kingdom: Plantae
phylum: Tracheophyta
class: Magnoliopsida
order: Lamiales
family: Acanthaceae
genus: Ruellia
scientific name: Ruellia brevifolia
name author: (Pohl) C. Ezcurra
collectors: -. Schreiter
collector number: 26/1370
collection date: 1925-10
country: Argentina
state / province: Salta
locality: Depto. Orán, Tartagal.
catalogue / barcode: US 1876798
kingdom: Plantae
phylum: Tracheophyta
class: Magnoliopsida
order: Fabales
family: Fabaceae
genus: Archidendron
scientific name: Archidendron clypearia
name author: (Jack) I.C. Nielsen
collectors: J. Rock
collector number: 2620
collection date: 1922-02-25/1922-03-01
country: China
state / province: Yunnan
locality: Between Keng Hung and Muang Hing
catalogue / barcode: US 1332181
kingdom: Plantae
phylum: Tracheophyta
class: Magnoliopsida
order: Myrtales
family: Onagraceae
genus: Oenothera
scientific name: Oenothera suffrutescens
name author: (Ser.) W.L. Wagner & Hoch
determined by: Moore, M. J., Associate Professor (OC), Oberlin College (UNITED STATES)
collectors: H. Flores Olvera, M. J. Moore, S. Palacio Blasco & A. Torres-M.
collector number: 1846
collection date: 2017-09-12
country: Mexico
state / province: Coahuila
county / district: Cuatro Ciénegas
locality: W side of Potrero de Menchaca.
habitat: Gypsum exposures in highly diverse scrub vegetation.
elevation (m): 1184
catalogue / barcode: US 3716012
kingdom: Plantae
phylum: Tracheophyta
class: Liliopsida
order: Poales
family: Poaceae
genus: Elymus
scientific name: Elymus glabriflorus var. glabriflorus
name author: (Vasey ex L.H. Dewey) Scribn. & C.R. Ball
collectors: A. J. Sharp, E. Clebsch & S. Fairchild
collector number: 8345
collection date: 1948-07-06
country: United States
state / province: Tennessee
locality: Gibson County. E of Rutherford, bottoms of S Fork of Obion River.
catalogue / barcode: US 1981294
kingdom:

━━━━━━━━━━━━━━━━

- _What is needed_
Rewrite all the records above, replacing "name author" with "authority" wherever it appears and leaving everything else as it is.

- _Exercise output_
kingdom: Plantae
phylum: Tracheophyta
class: Magnoliopsida
order: Lamiales
family: Acanthaceae
genus: Ruellia
scientific name: Ruellia brevifolia
authority: (Pohl) C. Ezcurra
collectors: -. Schreiter
collector number: 26/1370
collection date: 1925-10
country: Argentina
state / province: Salta
locality: Depto. Orán, Tartagal.
catalogue / barcode: US 1876798
kingdom: Plantae
phylum: Tracheophyta
class: Magnoliopsida
order: Fabales
family: Fabaceae
genus: Archidendron
scientific name: Archidendron clypearia
authority: (Jack) I.C. Nielsen
collectors: J. Rock
collector number: 2620
collection date: 1922-02-25/1922-03-01
country: China
state / province: Yunnan
locality: Between Keng Hung and Muang Hing
catalogue / barcode: US 1332181
kingdom: Plantae
phylum: Tracheophyta
class: Magnoliopsida
order: Myrtales
family: Onagraceae
genus: Oenothera
scientific name: Oenothera suffrutescens
authority: (Ser.) W.L. Wagner & Hoch
determined by: Moore, M. J., Associate Professor (OC), Oberlin College (UNITED STATES)
collectors: H. Flores Olvera, M. J. Moore, S. Palacio Blasco & A. Torres-M.
collector number: 1846
collection date: 2017-09-12
country: Mexico
state / province: Coahuila
county / district: Cuatro Ciénegas
locality: W side of Potrero de Menchaca.
habitat: Gypsum exposures in highly diverse scrub vegetation.
elevation (m): 1184
catalogue / barcode: US 3716012
kingdom: Plantae
phylum: Tracheophyta
class: Liliopsida
order: Poales
family: Poaceae
genus: Elymus
scientific name: Elymus glabriflorus var. glabriflorus
authority: (Vasey ex L.H. Dewey) Scribn. & C.R. Ball
collectors: A. J. Sharp, E. Clebsch & S. Fairchild
collector number: 8345
collection date: 1948-07-06
country: United States
state / province: Tennessee
locality: Gibson County. E of Rutherford, bottoms of S Fork of Obion River.
catalogue / barcode: US 1981294
kingdom:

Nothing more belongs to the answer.